Assigned task - Keep every word the same. Repeat the records without their images.

Data shown -
########################################
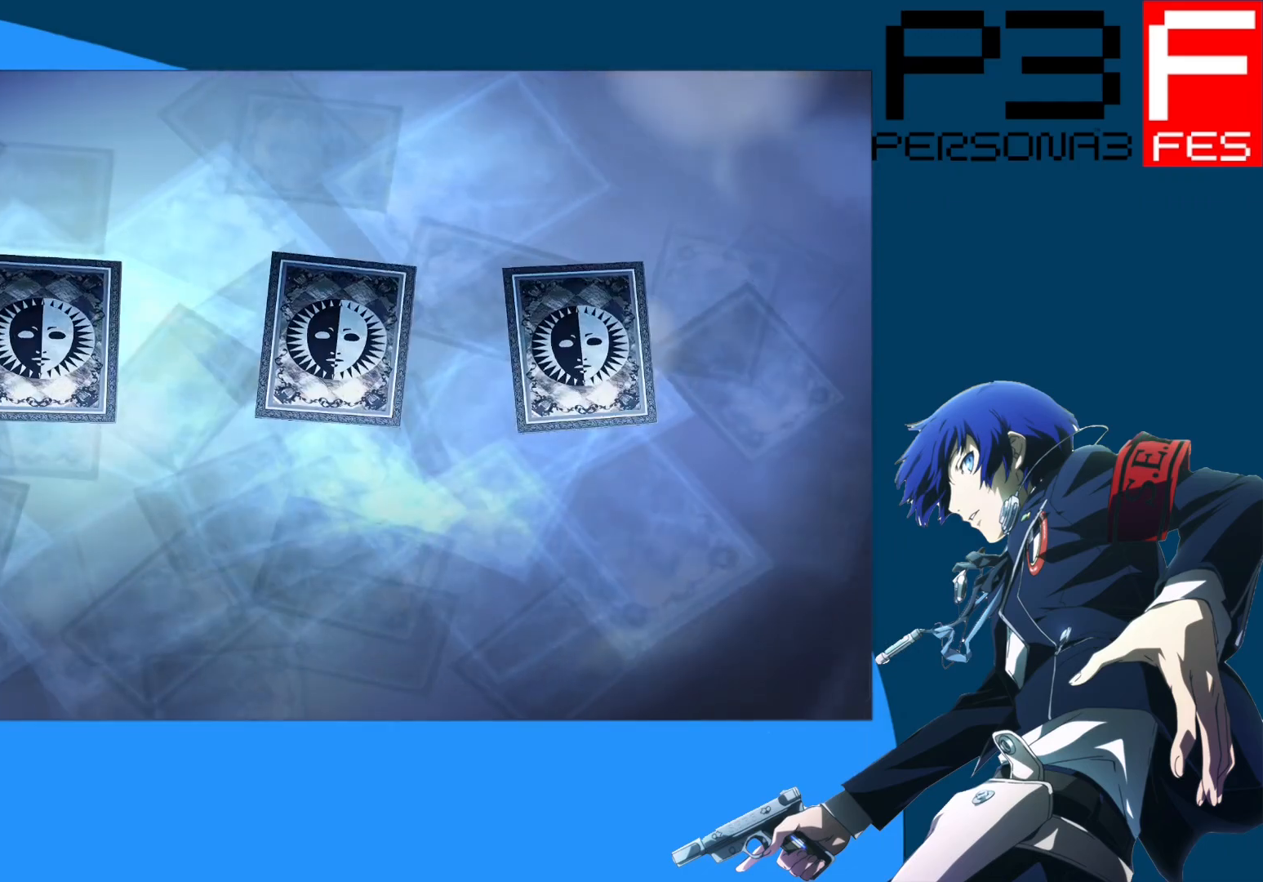
{"buttons": [], "left_stick": "center", "right_stick": "center", "events": []}
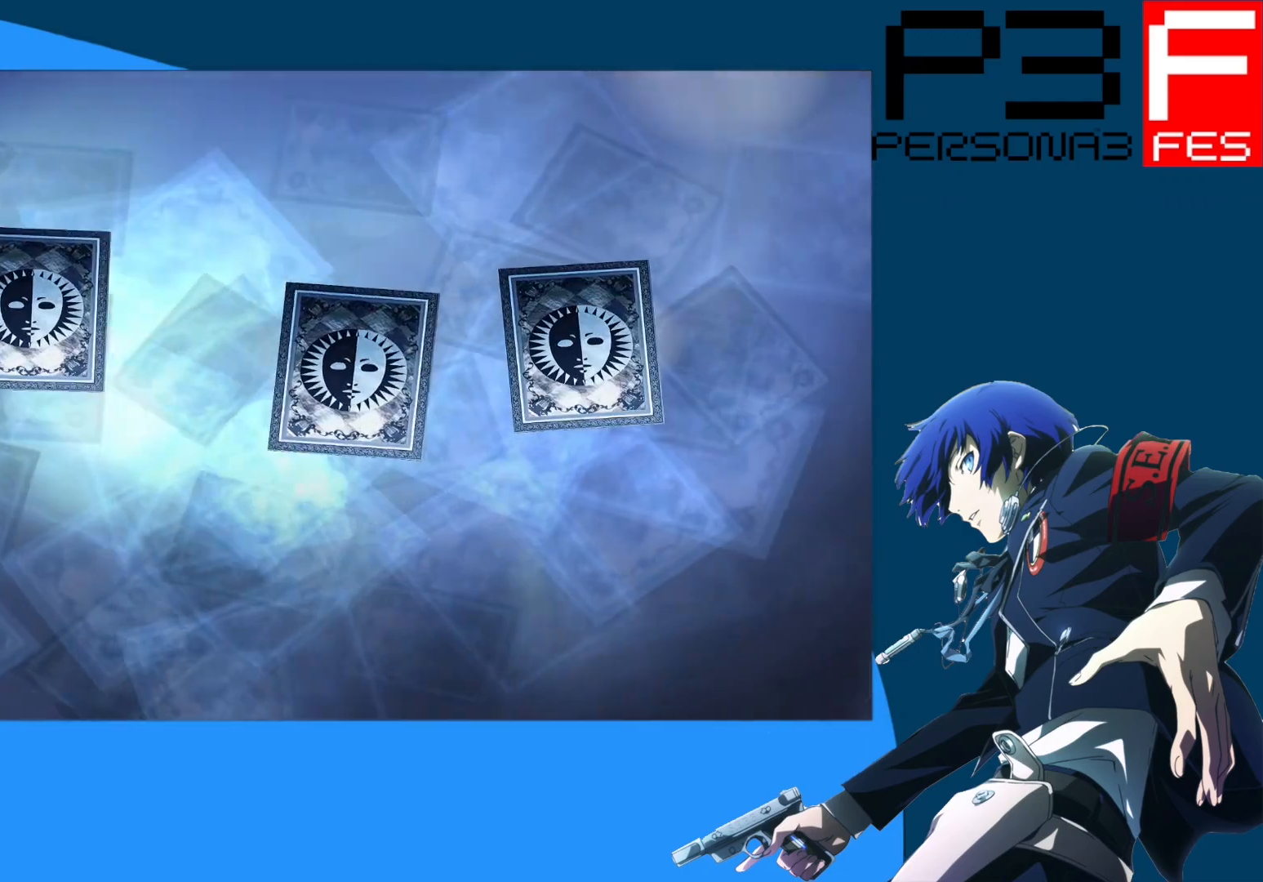
{"buttons": [], "left_stick": "center", "right_stick": "center", "events": []}
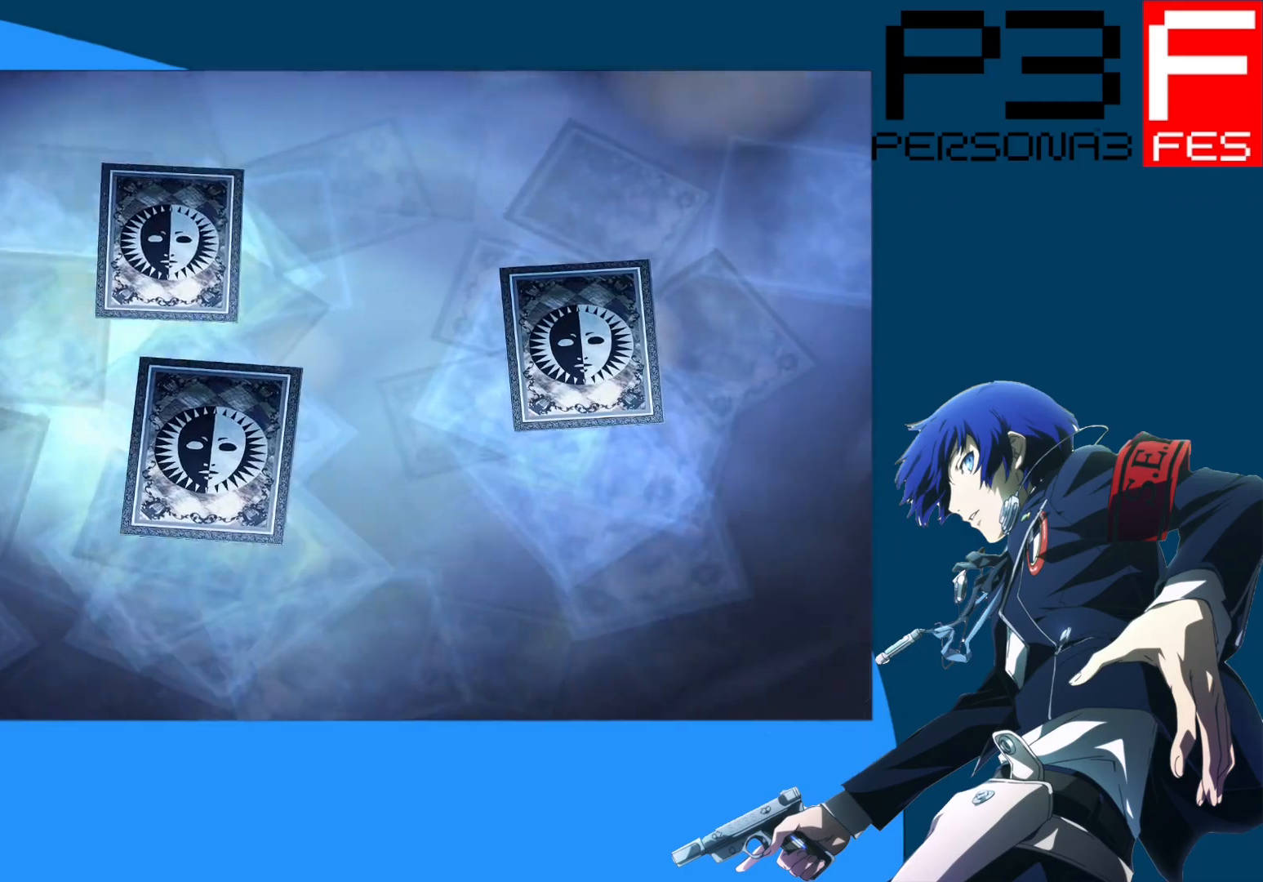
{"buttons": [], "left_stick": "center", "right_stick": "center", "events": []}
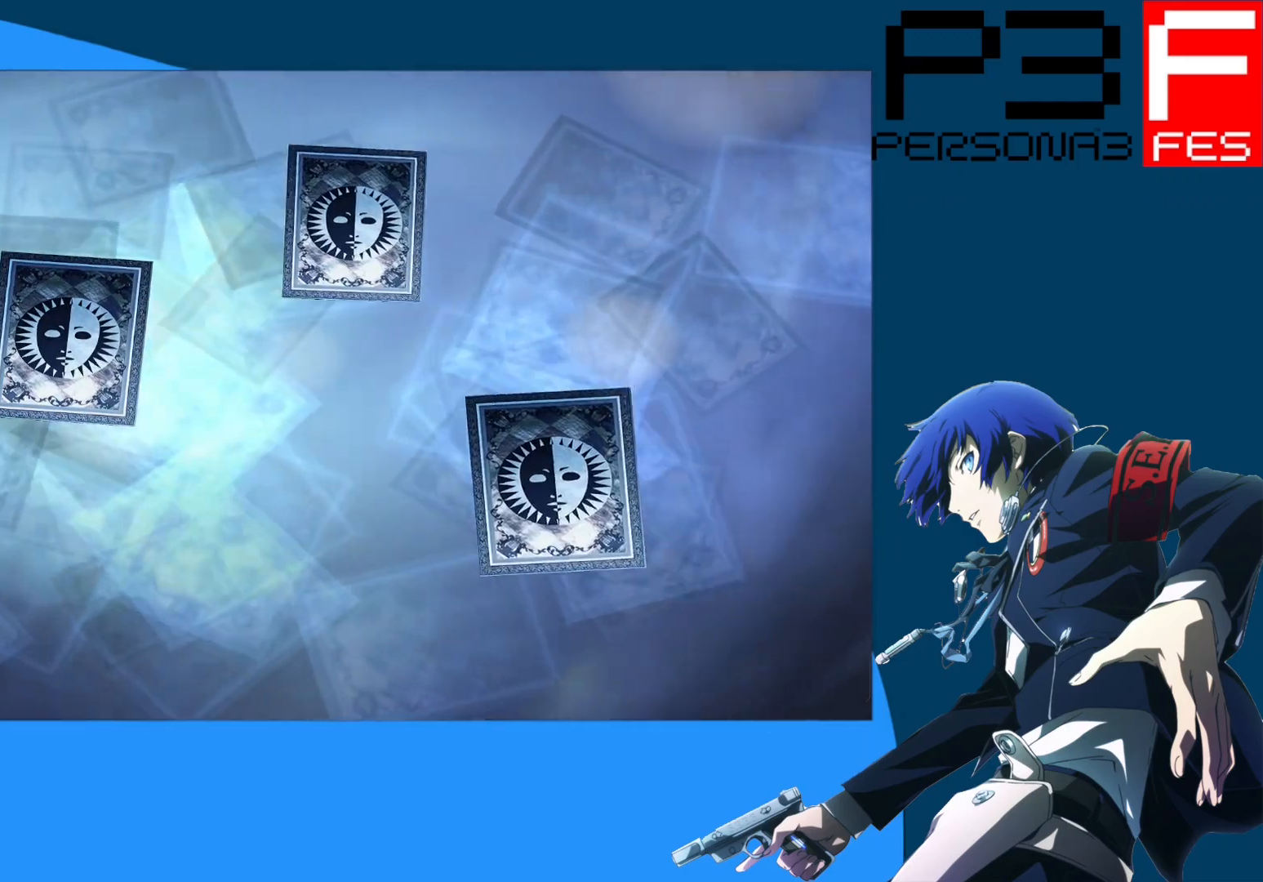
{"buttons": [], "left_stick": "center", "right_stick": "center", "events": []}
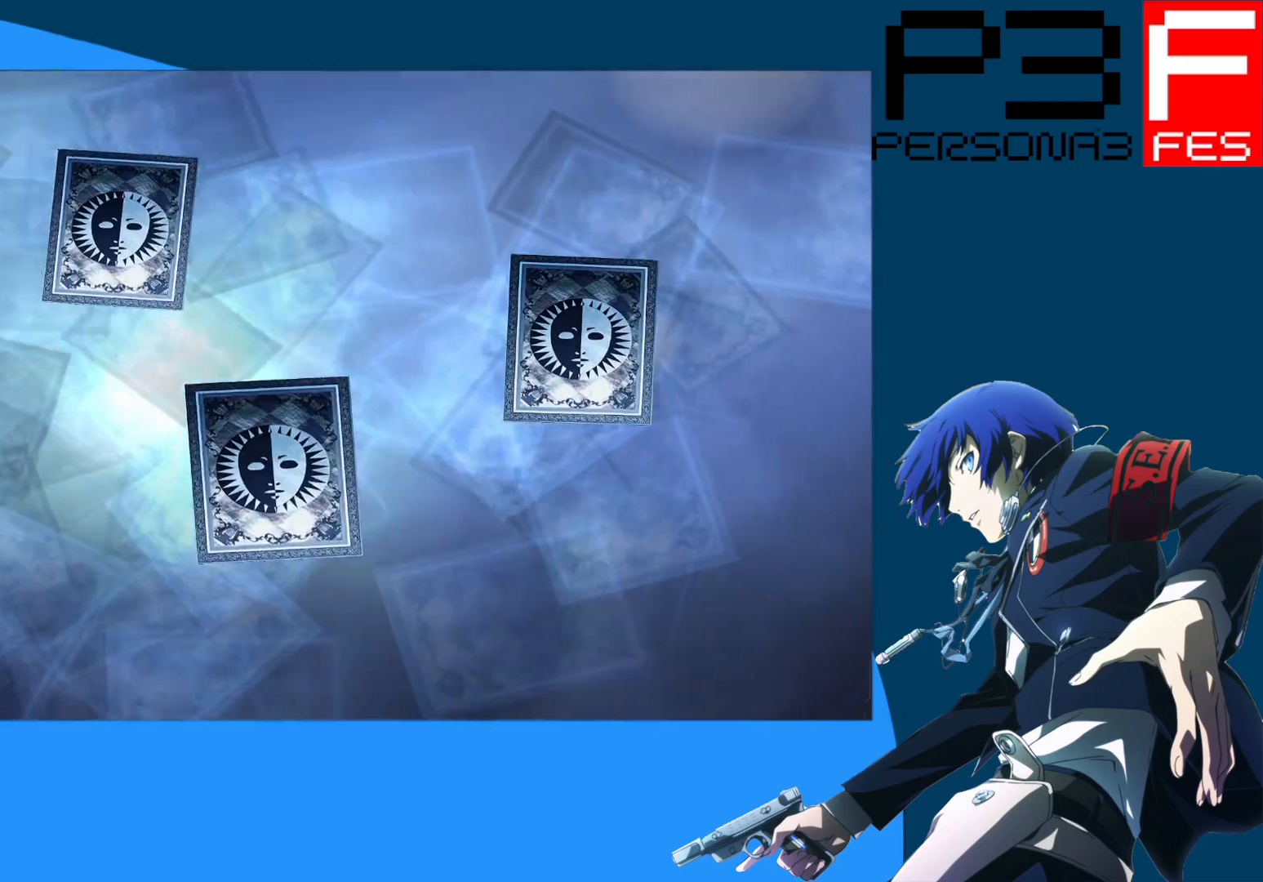
{"buttons": [], "left_stick": "center", "right_stick": "center", "events": []}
########################################
Written reply -
{"buttons": [], "left_stick": "center", "right_stick": "center", "events": []}
{"buttons": [], "left_stick": "center", "right_stick": "center", "events": []}
{"buttons": [], "left_stick": "center", "right_stick": "center", "events": []}
{"buttons": [], "left_stick": "center", "right_stick": "center", "events": []}
{"buttons": [], "left_stick": "center", "right_stick": "center", "events": []}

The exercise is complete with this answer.